The Canadian Federation of Independent Business (CFIB), one of the most vocal critics of the Liberal government’s tax changes for private corporations, is continuing to push against elements of the plan. In its pre-budget submission, the organization highlighted concerns around passive income, the tax on split income (TOSI) and transferring businesses to family members.

The federal budget, to be released next winter, will be the Liberal government’s last before the 2019 election. The finance committee will hear testimony from groups this fall.

The CFIB wants the passive income rules changed to grandfather investments accumulated inside a corporation before 2019.

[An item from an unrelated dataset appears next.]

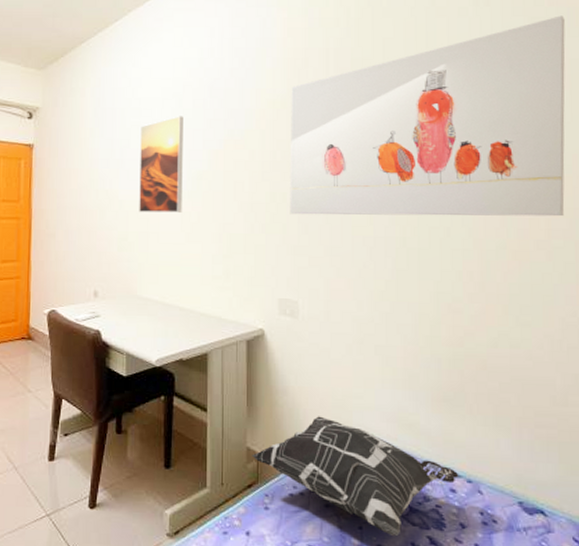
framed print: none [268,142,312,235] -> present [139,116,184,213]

“While the rules on passive investment income announced in the federal budget were simpler than the original proposals, some small business owners who already have passive investments in their business may be unfairly punished with higher corporate tax rates,” the CFIB submission says.

In the 2018 budget, the government introduced a new threshold for passive income, gradually reducing access to the small business tax rate for those with passive investment income exceeding $50,000.

The CFIB is also asking for changes to new rules on the tax on split income (TOSI). The organization wants spouses exempted from the rules, and the implementation of the rules delayed until Jan. 1 or later.

Concerns about transferring businesses are also raised in CFIB’s submission. As more business owners prepare to retire and transfer their businesses to a family member, capital gains rules make this harder than selling to a third party, the submission says. The organization is calling for solutions for intergenerational small business transfers to family members.